Does Jennifer Lawrence have it right about fat shaming?

What’s so great about Jennifer Lawrence? Everything, duh. This week, we saw the Oscar winner as her usual unvarnished, unrehearsed self in a sit-down for ABC’s “Barbara Walters Presents: The 10 Most Fascinating People of 2013.” Because Walters’ modus operandi seems to be trying to make celebrities cry or scream, the topic of weight had to be addressed. Guess what? J-Law had some opinions. 

“Why is humiliating people funny?” she wondered. “And I get it, I do it too. We all do it.”

“I think when it comes to media, the media needs to take responsibility for the effect it has on our younger generation on these girls that are watching these television shows and picking up how to talk and how to be cool,” she said. 

“So all of a sudden being funny is making fun of the girl that’s wearing an ugly dress. And the word fat! I just think it should be illegal to call somebody fat on TV. I mean, if we’re regulating cigarettes and sex and cuss words because of the effect it has on our younger generation, why aren’t we regulating things like calling people fat?”

She has a point. And, being the off-the-cuff kind of gal she is, I don’t think she wanted (or needed) to ponder the many complexities of the issue, especially not with Barbara Walters. But I hope that next time she brings up the topic (and she has repeatedly, to Elle and, most memorably, Harper’s Bazaar UK, in which she recounts being told she would be fired from a part for being too fat — and this is after winning an Oscar) she maybe addresses the big, knotty monster fat shaming really is. Blaming the media (or even just Joan Rivers) is fine, but it’s easy. While Lawrence has the world captivated, she might as well poke the bear.

I’m sure Lawrence is mostly talking about all the supermarket tabloids features on, say, bad bikini butts (usually run opposite reckless diet plans), but here’s the catch: fat shaming sells.
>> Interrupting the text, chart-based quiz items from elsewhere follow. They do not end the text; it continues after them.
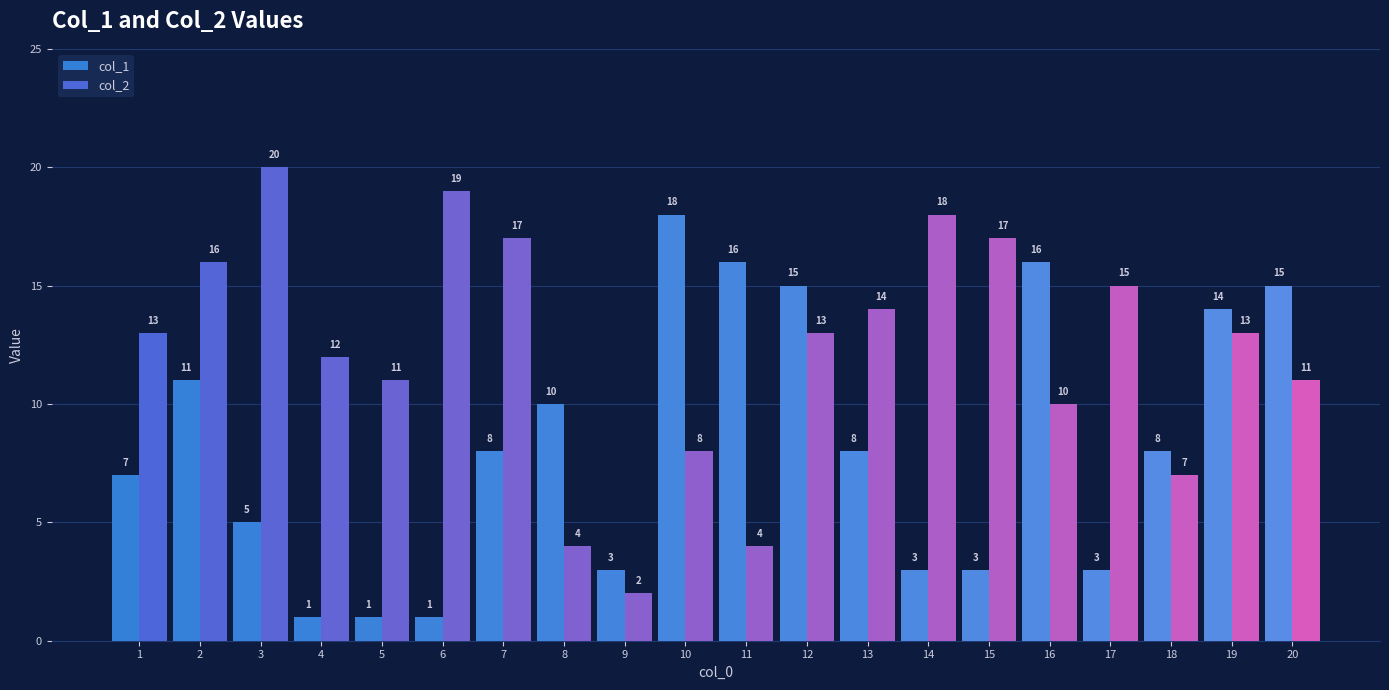

Are the bars grouped side by side (vs. stacked)?

Yes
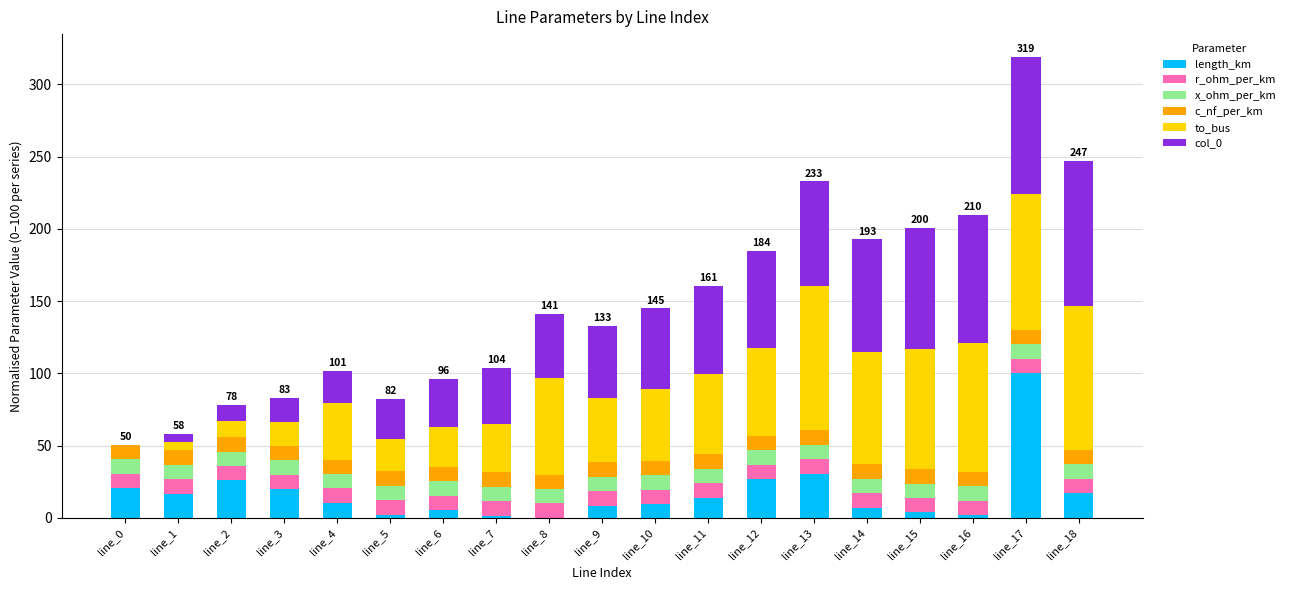

Is it true that length_km equals 0.0 at line_8?

True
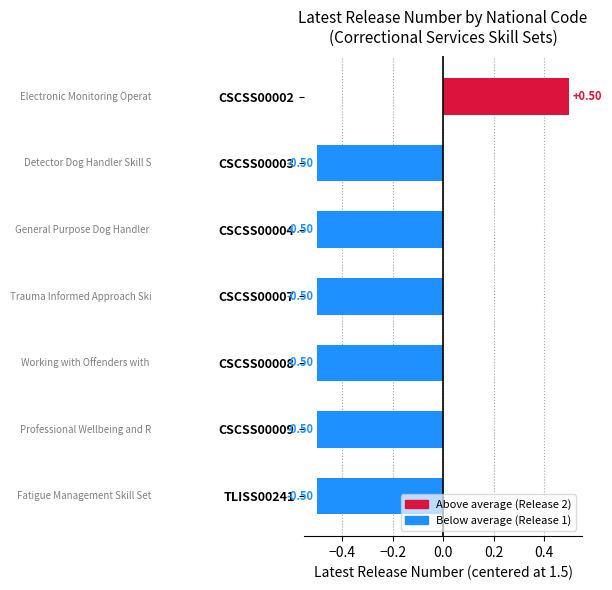

What is the sum of all values?

-2.5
The media wouldn’t do it if it didn’t. This can become a chicken and the egg debate pretty quickly, but as complicit as the media is in fat shaming, it’s not doing it in a vacuum. 

Can we point a finger at fashion? Yes and no. Most designers would love nothing more than to just make size 0 clothing, but, as any fan of “Project Runway” knows, it’s easier to design an outfit for a human clothes hanger than a curvy figure. Television and the movies have long leaned toward casting lollipop heads (women whose heads bobble on top of unnaturally thin bodies), and the whole “the camera adds ten pounds” line hasn’t helped matters, either. 

When Kirstie Alley came out with a series called “Fat Actress” in 2005, it was a shock that she was leading with a perceived flaw (too bad the series wasn’t funny enough to live up to the in-your-face title). It’s not as if we haven’t seen large-sized actors and actresses through the years. As much ballyho as there is about Melissa McCarthy and Rebel Wilson, before them was Roseanne (and a then-larger John Goodman); before Billy Gardell, we had Kevin James — there are always a few people in the mix, going right back to silent movies (Oliver Hardy, W.C. Fields, the list goes on). Every few years someone in the media picks up on a “trend” in actors and actresses reflecting “real” people, but the overall look of the people we see on screens doesn’t ever change all that much. 

But Lawrence may have, in her offhand way, gotten to the root of the problem. “I get it, I do it too,” she said of fat shaming. “We all do it.” So, yes, they’re all to blame — the media, the fashion industry, Hollywood. Shame on them all, sure. Changes can and should be made. But aren’t they just a reflection? Aren’t we all at least a little to blame (as Lawrence implied) in this nasty, shameful habit, the last so-called “acceptable” realm of bias? Given that the size of the average American increases on an almost yearly basis, maybe it’s misplaced self-loathing — judging those in the public eye is easier and, yes, safer. 

The idea that anyone would tell Jennifer Lawrence to lose weight is deplorable — but how many people say exactly that to their own teenage daughters or students or friends? Fat shaming is a many-headed hydra not easily changed, and even telling Joan Rivers to shut it won’t make much of a difference, even if she listened. 

Who do you think is truly to blame for fat shaming?